'It's not the end' - Mum of girl (2) with special needs vows to keep fighting against preschool cuts
'Réiltín has Down Syndrome, learning difficulties and is profoundly deaf... parents know their children best and know when they should be sent to school'
A mum-of-two has vowed to keep protesting against proposed cuts to an early education scheme for children with special needs.
Ciara Reid said Children's Minister Katherine Zappone's decision to "pause" the proposed cuts is a "little bit of good news", but it won't halt their campaign.
The proposed cuts mean that parents of young children with special needs will not be able to spread their Early Childhood Care and Education scheme (ECCE) hours over an extra year in preschool, under the overage exemption.
Families affected created a group on Facebook and Whatsapp and began a campaign to put pressure on Zappone to reverse the department's decision.
On Wednesday, the minister's department "paused" the planned cuts pending consultation with parents' groups.
But, Ciara said a "pause is just a pause".
Mum to Dearbhla (4) and little Réiltín (2), who has special needs, Ciara said her priority is her children's best interests.
"Everyone is in agreement, it's a pause, it's not the end, there is still the possibility that this is going to be cut," Ciara said.

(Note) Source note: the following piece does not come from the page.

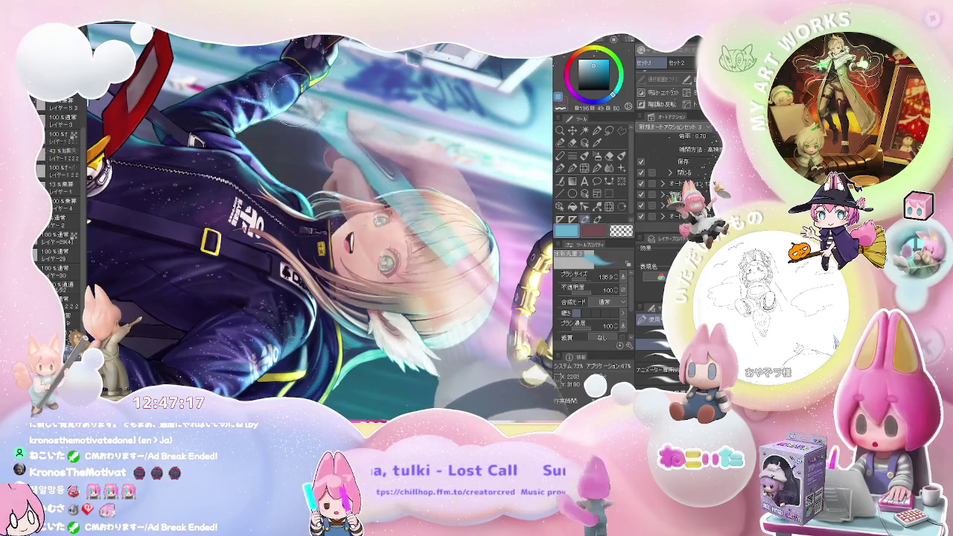
scroll(294, 105, down, 2)
scroll(300, 74, down, 2)
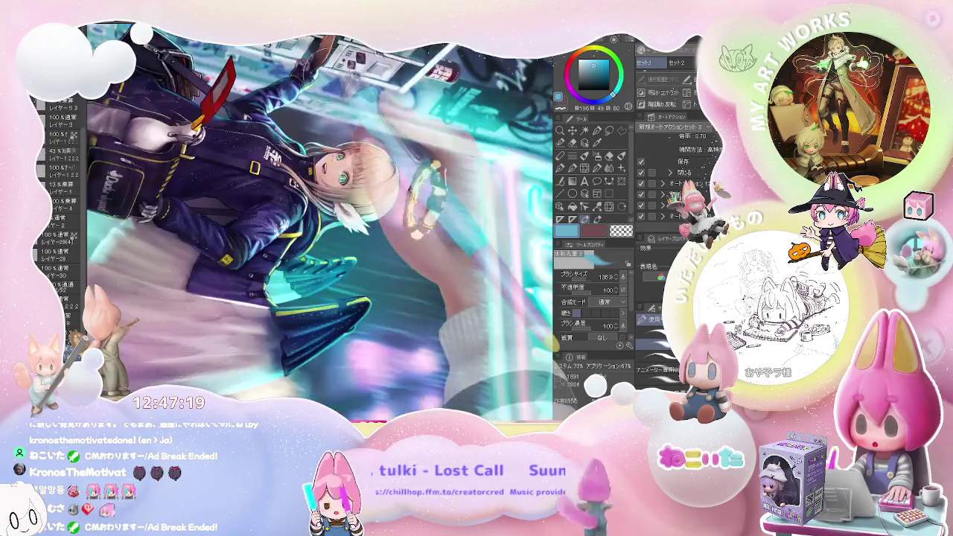
scroll(300, 74, down, 2)
Rotate the view counter-clockwise back toward upright and adjust the zoom.
key(minus)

"Réiltín has Down Syndrome, learning difficulties and is profoundly deaf.
"I was hoping to send her to preschool when she's just turning four.
"Without the overage exemption, there would be pressure for Réiltín to start school next September.
"Not only would we not get a school at such last-minute, but we know it wouldn't be in her best interests.
"Réiltín has cochlear implants. She has only been hearing for eight weeks now but her comprehension is amazing, the difference it has made.
"But she still has so much to learn, I genuinely don't think she would be suitable for preschool next September.
"She's not walking. We understand her, we know how she communicates, but nobody else really does."
Ciara said her personal situation has been resolved with the pausing of the cuts for next September, but she said she is determined to continue fighting on behalf of other parents in a similar situation.
"The one thing we were never told when we found out we were having a child with Down Syndrome was that we would be entering the most amazing community.
"These cuts are paused, but we have hundreds of friends who are nine, 10, 12, 24 months younger than Réiltín.
"While I'm off the hook for next September, plenty of other children aren't.
"The overall message is parents know their children, and parents want the best for their child."
Speaking to Independent.ie earlier week, Fianna Fáil Spokesperson on Disability Margaret Murphy O'Mahony TD said she was delighted with the move to suspend the cuts.
"Most children with special needs get there in the end, it just takes a little bit longer," she said.
"Parents use the extra year to their advantage, it means kids are on the same playing field in national school and it's fairer.
"Parents of children with special needs have enough going on, they don't need this extra hassle on top of everything else.
Minister Zappone said she was contacted by many parents concerned about the impact of the changes.
In a statement, she said; "Everyone is entitled to be heard as we continue our path to truly accessible affordable quality childcare – that is the very core of my approach.
"However I have become increasingly aware that parents, who must be central to decisions concerning their children, are concerned about the changes planned from September 2018."